Supplied material section start
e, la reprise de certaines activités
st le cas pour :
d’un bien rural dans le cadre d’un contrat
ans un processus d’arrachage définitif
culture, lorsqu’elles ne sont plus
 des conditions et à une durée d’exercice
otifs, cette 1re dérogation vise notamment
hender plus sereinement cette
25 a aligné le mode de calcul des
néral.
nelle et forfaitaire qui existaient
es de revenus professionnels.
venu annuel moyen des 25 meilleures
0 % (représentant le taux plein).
Supplied material section end
Supplied material section start
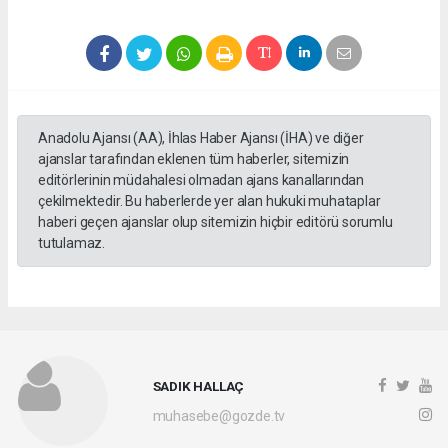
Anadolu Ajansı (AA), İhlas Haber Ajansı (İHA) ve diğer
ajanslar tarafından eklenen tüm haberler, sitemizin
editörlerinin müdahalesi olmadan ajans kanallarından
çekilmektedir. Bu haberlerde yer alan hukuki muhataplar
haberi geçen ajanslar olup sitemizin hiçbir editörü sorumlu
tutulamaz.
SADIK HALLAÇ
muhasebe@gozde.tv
Supplied material section end
### To-do item
In the entries above, the lines from the one bearing "e, la reprise de certaines activités" up to and including the one bearing "hender plus sereinement cette" should be transcribed exactly; no other line is wanted.

### Written answer
e, la reprise de certaines activités
st le cas pour :
d’un bien rural dans le cadre d’un contrat
ans un processus d’arrachage définitif
culture, lorsqu’elles ne sont plus
 des conditions et à une durée d’exercice
otifs, cette 1re dérogation vise notamment
hender plus sereinement cette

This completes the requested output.